BEGIN Records for this exercise

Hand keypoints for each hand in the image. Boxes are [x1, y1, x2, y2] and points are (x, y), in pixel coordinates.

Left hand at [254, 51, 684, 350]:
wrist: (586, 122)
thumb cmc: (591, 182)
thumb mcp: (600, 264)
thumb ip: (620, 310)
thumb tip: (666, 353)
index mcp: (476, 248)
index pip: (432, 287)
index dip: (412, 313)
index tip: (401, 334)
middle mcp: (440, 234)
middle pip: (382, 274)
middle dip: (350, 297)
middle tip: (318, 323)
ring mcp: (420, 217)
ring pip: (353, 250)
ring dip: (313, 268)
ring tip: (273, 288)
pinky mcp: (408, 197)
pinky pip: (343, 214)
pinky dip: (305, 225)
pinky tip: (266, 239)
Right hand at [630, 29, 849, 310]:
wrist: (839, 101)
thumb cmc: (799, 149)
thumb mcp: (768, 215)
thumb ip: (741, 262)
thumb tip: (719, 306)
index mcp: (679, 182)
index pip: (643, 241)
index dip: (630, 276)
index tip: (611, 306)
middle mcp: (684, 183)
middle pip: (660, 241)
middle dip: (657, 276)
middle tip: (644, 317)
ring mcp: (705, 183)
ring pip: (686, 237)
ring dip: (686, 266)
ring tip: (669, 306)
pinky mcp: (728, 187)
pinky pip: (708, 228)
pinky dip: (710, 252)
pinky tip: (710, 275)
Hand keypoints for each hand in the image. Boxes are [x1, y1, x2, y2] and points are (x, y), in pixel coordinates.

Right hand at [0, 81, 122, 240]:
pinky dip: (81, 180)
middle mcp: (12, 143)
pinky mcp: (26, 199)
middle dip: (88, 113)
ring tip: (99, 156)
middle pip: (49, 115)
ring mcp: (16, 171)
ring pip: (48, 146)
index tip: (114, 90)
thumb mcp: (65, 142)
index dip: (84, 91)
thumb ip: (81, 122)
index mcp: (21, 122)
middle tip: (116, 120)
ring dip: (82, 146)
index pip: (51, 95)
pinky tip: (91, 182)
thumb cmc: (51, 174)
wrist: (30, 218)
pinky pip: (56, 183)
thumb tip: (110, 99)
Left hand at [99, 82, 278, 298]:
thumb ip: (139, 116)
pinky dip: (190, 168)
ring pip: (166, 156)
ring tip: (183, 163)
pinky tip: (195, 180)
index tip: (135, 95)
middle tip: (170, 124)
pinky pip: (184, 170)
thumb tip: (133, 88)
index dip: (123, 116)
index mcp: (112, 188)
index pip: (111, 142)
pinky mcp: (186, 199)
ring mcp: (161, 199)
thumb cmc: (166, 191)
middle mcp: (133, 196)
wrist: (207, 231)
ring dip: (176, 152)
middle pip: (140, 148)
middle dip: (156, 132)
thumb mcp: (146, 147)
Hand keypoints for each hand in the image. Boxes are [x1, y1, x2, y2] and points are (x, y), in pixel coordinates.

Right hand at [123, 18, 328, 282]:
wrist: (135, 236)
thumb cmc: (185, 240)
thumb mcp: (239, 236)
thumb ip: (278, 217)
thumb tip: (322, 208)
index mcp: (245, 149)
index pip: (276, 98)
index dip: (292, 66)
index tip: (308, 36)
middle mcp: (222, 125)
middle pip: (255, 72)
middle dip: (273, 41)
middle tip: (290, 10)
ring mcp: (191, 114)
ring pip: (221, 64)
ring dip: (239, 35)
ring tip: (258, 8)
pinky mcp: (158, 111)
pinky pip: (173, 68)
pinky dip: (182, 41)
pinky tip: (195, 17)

END Records for this exercise

** Task statement **
All of the entries above need to be set down again exactly.

** Output below **
Hand keypoints for each hand in the image. Boxes are [x1, y1, x2, y2] and points are (x, y), in pixel coordinates.

Left hand at [254, 51, 684, 350]:
wrist: (586, 122)
thumb cmc: (591, 182)
thumb mcp: (600, 264)
thumb ip: (620, 310)
thumb tip: (666, 353)
index mcp: (476, 248)
index pip: (432, 287)
index dip: (412, 313)
index tip: (401, 334)
middle mcp: (440, 234)
middle pip: (382, 274)
middle dip: (350, 297)
middle tip: (318, 323)
ring mcp: (420, 217)
ring pip: (353, 250)
ring dip: (313, 268)
ring tip: (273, 288)
pinky mcp: (408, 197)
pinky pip: (343, 214)
pinky dip: (305, 225)
pinky tip: (266, 239)
Right hand at [630, 29, 849, 310]:
wrist: (839, 101)
thumb cmc: (799, 149)
thumb mcp: (768, 215)
thumb ip: (741, 262)
thumb tip: (719, 306)
index mcp: (679, 182)
index pip: (643, 241)
index dip: (630, 276)
index tip: (611, 306)
middle mcp: (684, 183)
middle pip: (660, 241)
middle dip: (657, 276)
middle tip: (644, 317)
ring mcp: (705, 183)
ring pip: (686, 237)
ring dip: (686, 266)
ring tip: (669, 306)
pinky mcp: (728, 187)
pinky pip: (708, 228)
pinky dip: (710, 252)
pinky tip: (710, 275)
Hand keypoints for each hand in the image. Boxes are [x1, y1, x2, y2] and points are (x, y), in pixel coordinates.

Right hand at [0, 81, 122, 240]:
pinky dip: (81, 180)
middle mcp: (12, 143)
pinky mcp: (26, 199)
middle dip: (88, 113)
ring tip: (99, 156)
middle pip: (49, 115)
ring mcp: (16, 171)
ring pip: (48, 146)
index tip: (114, 90)
thumb mcp: (65, 142)
index dip: (84, 91)
thumb ip: (81, 122)
index mcp: (21, 122)
middle tip: (116, 120)
ring dip: (82, 146)
index pip: (51, 95)
pinky tip: (91, 182)
thumb cmc: (51, 174)
wrist: (30, 218)
pinky pip: (56, 183)
thumb tip: (110, 99)
Left hand at [99, 82, 278, 298]:
thumb ip: (139, 116)
pinky dip: (190, 168)
ring pip: (166, 156)
ring tip: (183, 163)
pinky tip: (195, 180)
index tip: (135, 95)
middle tip: (170, 124)
pinky pip: (184, 170)
thumb tip: (133, 88)
index dip: (123, 116)
index mcp: (112, 188)
index pip: (111, 142)
pinky mcp: (186, 199)
ring mcp: (161, 199)
thumb cmc: (166, 191)
middle mcp: (133, 196)
wrist: (207, 231)
ring dip: (176, 152)
middle pip: (140, 148)
middle dip: (156, 132)
thumb mcp: (146, 147)
Hand keypoints for each hand in the image. Boxes are [x1, y1, x2, y2] and points are (x, y), in pixel coordinates.

Right hand at [123, 18, 328, 282]:
wrist: (135, 236)
thumb cmc: (185, 240)
thumb mcp: (239, 236)
thumb ip: (278, 217)
thumb tip: (322, 208)
index mcp: (245, 149)
index pip: (276, 98)
index dip: (292, 66)
index tip: (308, 36)
middle mcp: (222, 125)
middle pip: (255, 72)
middle dip: (273, 41)
middle tip: (290, 10)
ring mcp: (191, 114)
ring pip: (221, 64)
ring dip: (239, 35)
ring tip: (258, 8)
pinky mcp: (158, 111)
pinky pip: (173, 68)
pinky dip: (182, 41)
pinky tip: (195, 17)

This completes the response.